How do you measure the success of your business? Not all businesses, and not all sales are created equal. The good news is, by utilizing some tried and true business metrics, you can easily determine if your business is struggling or headed for success. Running a business in today’s digital environment means instant access to insights and analytics that can help you get your business and sales flow on the right track, and keep it there. Here we’ve compiled some of the most important terms and what they mean for you and your digital video business.
Sales Analytics for Surefire Success
When you’re starting a new business, it’s a good idea to set some clear goals out of the gate so you know what you want to strive for. In the paragraphs below you’ll see terms in bold. These are terms you should become familiar with as they will be useful when applied to your goal setting, business and sales flow.
One important way businesses evaluate the success of your marketing and sales generation efforts is by evaluation their Return on Investment (ROI). The goal is to have a positive return on your investment, with the minimal about of financial and resource output resulting in the maximum about of return (sales, in this case). Another important success metric is growth, often expressed as Year over Year (YoY) or Month over Month (MoM) growth. Comparing sales one year with the next, or one month with the next is a way to measure ongoing performance and get a glimpse at overall growth trends.

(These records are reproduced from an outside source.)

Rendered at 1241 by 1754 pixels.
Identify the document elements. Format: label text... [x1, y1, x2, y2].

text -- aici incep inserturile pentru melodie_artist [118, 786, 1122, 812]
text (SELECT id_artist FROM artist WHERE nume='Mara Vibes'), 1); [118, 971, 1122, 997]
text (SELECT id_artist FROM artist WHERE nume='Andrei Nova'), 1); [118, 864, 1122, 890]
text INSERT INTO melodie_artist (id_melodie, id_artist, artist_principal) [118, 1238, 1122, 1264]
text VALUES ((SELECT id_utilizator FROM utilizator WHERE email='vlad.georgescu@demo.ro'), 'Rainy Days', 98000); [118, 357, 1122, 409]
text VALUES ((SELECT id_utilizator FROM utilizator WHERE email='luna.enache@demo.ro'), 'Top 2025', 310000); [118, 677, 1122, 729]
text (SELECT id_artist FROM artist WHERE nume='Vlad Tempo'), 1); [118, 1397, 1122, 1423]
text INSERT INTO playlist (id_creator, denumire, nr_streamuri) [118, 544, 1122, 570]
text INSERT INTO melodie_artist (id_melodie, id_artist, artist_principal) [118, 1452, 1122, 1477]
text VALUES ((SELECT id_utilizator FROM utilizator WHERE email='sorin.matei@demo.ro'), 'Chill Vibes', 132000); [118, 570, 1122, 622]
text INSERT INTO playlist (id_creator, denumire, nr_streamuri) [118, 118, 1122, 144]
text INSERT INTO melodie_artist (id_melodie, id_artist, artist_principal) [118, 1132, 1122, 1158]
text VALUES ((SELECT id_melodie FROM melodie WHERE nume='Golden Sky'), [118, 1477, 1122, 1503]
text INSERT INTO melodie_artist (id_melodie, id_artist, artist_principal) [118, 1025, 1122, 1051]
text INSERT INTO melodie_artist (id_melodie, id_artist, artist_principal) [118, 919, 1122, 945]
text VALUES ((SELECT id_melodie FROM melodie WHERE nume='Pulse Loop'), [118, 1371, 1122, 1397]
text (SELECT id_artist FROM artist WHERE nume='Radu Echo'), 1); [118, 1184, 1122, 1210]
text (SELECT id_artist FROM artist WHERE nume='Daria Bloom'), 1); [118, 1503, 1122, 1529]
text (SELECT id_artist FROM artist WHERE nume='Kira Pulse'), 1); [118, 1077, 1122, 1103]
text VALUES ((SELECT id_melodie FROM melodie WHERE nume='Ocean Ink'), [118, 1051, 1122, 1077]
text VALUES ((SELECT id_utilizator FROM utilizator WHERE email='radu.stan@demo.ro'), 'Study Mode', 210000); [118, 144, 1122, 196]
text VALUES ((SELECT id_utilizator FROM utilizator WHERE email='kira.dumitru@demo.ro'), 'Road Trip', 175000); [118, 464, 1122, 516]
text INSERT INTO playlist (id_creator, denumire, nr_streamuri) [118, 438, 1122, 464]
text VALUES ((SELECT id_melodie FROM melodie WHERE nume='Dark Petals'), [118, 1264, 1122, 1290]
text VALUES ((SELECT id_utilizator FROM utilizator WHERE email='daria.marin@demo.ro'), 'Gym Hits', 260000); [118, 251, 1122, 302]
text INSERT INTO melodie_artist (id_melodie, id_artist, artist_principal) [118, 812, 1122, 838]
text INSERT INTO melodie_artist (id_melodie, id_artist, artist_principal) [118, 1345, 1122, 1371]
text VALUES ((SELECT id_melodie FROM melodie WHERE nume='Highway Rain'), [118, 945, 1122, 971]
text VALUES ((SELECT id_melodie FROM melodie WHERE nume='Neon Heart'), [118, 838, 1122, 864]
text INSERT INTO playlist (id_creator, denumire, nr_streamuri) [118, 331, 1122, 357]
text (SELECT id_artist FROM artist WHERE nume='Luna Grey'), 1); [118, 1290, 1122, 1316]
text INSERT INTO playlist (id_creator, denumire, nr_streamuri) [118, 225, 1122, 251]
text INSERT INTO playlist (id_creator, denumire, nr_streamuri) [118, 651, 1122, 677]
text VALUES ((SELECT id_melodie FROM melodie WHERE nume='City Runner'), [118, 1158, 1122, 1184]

When it comes to your sales page and shopping cart, conversion rate, or the rate at which you convert site visitors into paying customers is important but it’s not the only metric to be aware of. Take a look at your cart abandonment rate as well. How often to people reach the checkout page and abandon a purchase? Are there things you could do to improve their confidence in making the purchase, or increase their urgency to buy now?
When it comes to your customer, truth is, some customers are in fact better than others. Successful businesses love customers with high CLVs, or customer lifetime values. Why? Because it costs more to acquire a new customer than to retain an existing one. The cost of acquiring a customer is referred to as your customer acquisition cost.

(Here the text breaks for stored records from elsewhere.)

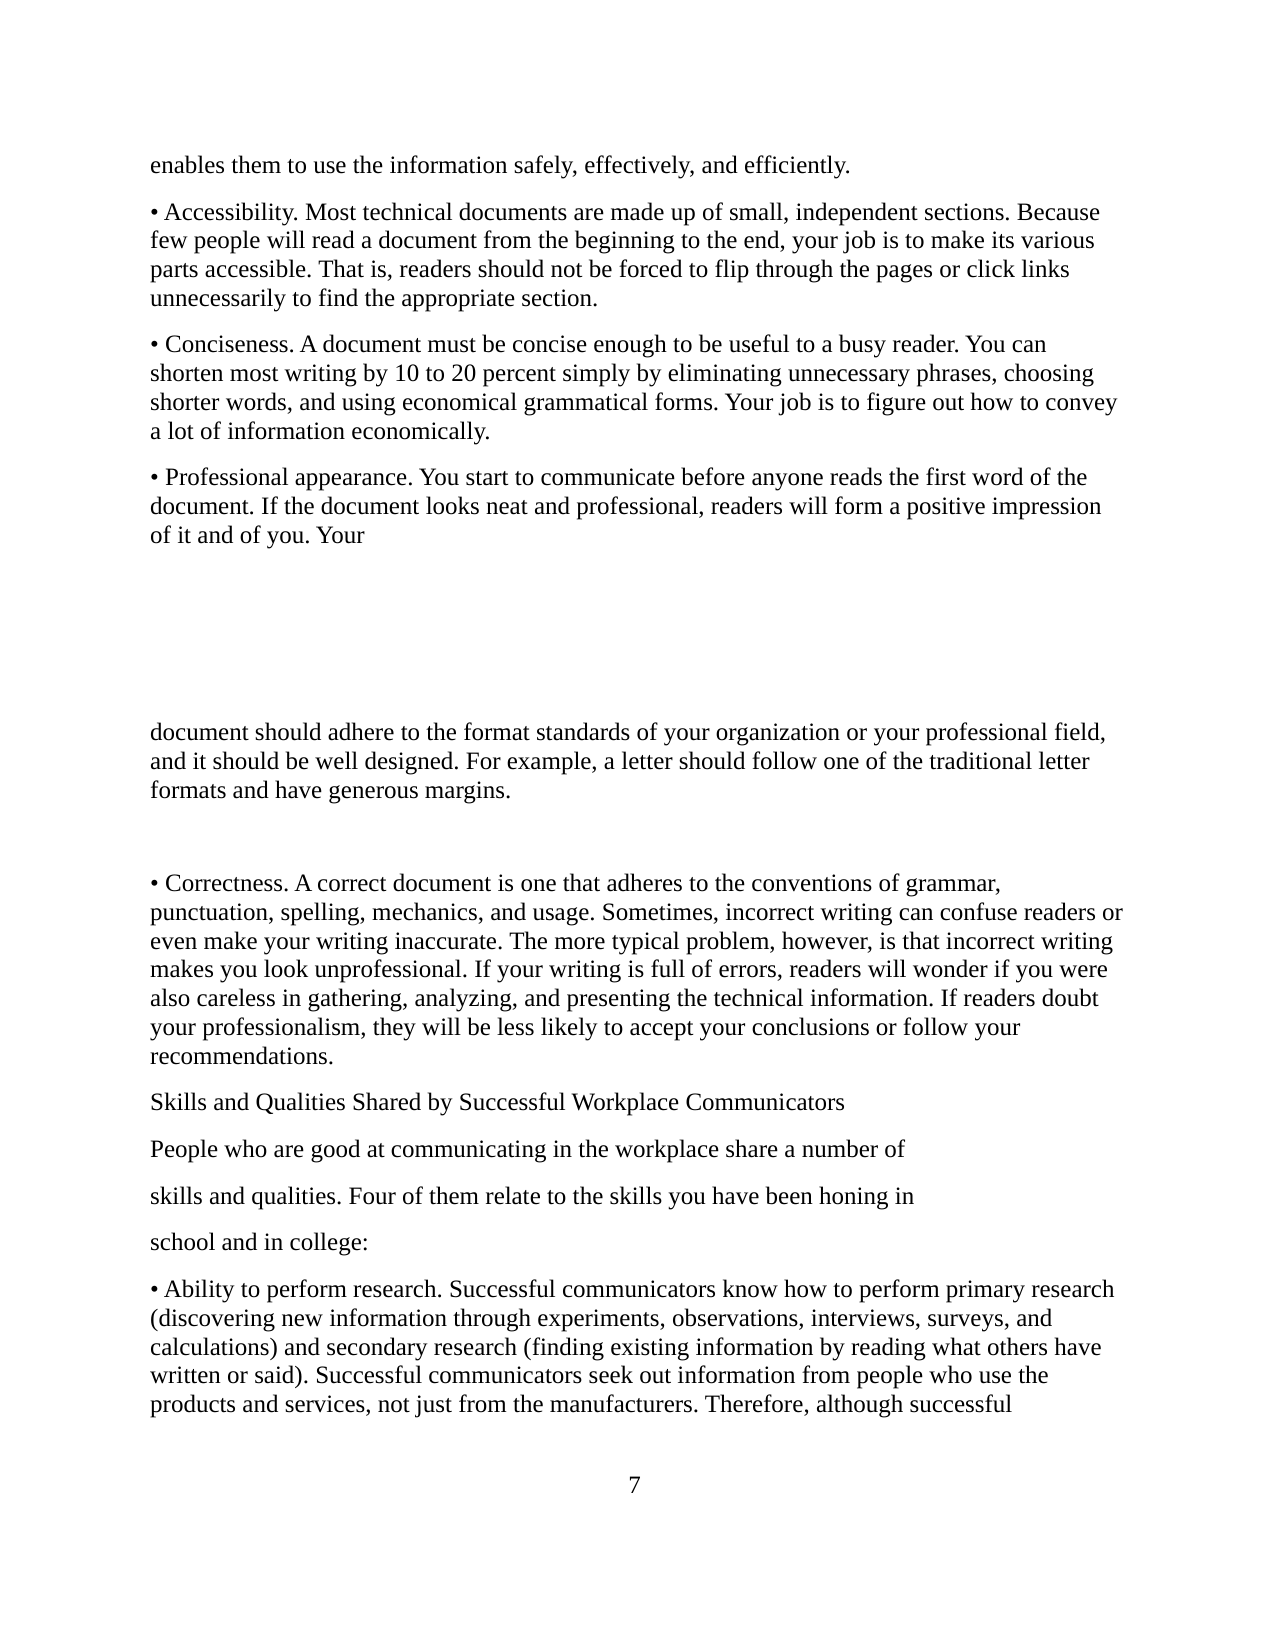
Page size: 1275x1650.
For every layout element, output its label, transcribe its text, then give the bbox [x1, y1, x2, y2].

text Skills and Qualities Shared by Successful Workplace Communicators [150, 1087, 1125, 1116]
text • Accessibility. Most technical documents are made up of small, independent sections. Because few people will read a document from the beginning to the end, your job is to make its various parts accessible. That is, readers should not be forced to flip through the pages or click links unnecessarily to find the appropriate section. [150, 197, 1125, 312]
text • Ability to perform research. Successful communicators know how to perform primary research (discovering new information through experiments, observations, interviews, surveys, and calculations) and secondary research (finding existing information by reading what others have written or said). Successful communicators seek out information from people who use the products and services, not just from the manufacturers. Therefore, although successful [150, 1274, 1125, 1418]
text • Conciseness. A document must be concise enough to be useful to a busy reader. You can shorten most writing by 10 to 20 percent simply by eliminating unnecessary phrases, choosing shorter words, and using economical grammatical forms. Your job is to figure out how to convey a lot of information economically. [150, 329, 1125, 444]
text skills and qualities. Four of them relate to the skills you have been honing in [150, 1181, 1125, 1209]
text • Correctness. A correct document is one that adheres to the conventions of grammar, punctuation, spelling, mechanics, and usage. Sometimes, incorrect writing can confuse readers or even make your writing inaccurate. The more typical problem, however, is that incorrect writing makes you look unprofessional. If your writing is full of errors, readers will wonder if you were also careless in gathering, analyzing, and presenting the technical information. If readers doubt your professionalism, they will be less likely to accept your conclusions or follow your recommendations. [150, 868, 1125, 1069]
table_cell [638, 680, 1125, 708]
text People who are good at communicating in the workplace share a number of [150, 1134, 1125, 1163]
text enables them to use the information safely, effectively, and efficiently. [150, 150, 1125, 179]
text • Professional appearance. You start to communicate before anyone reads the first word of the document. If the document looks neat and professional, readers will form a positive impression of it and of you. Your [150, 462, 1125, 549]
table_header [638, 651, 1125, 680]
text school and in college: [150, 1227, 1125, 1256]
table_cell [150, 680, 637, 708]
table_header [150, 651, 637, 680]
text document should adhere to the format standards of your organization or your professional field, and it should be well designed. For example, a letter should follow one of the traditional letter formats and have generous margins. [150, 717, 1125, 804]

Businesses strive for high average order value, and it is often easier and more cost effective to manage fewer high value clients than several low value clients. The average order total per customer and the number of purchases per customer are important metrics too. Consider finding ways to increase these values over time. This may require ongoing testing and tweaking, but will pay off over time.
Finally, take a close look at your product mix. Which videos and other digital assets are your best performing products? Are there other products that are not performing at all? Consider ways to increase the average order value with the best performing offerings. Consider repurposing or eliminating offerings if they require your time or money to maintain and are not adding value to your overall product portfolio.
Keeping a close eye on your sales analytics is one of the most important parts of running a successful business. Know what’s working, and what’s not. Reward your most valuable customers, and don’t be afraid to let some customers go if they’re costing you more time and money than they’re generating for you. Most importantly, keep testing, measuring and trying new things and you’ll continue to improve your sales process and boost your ROI.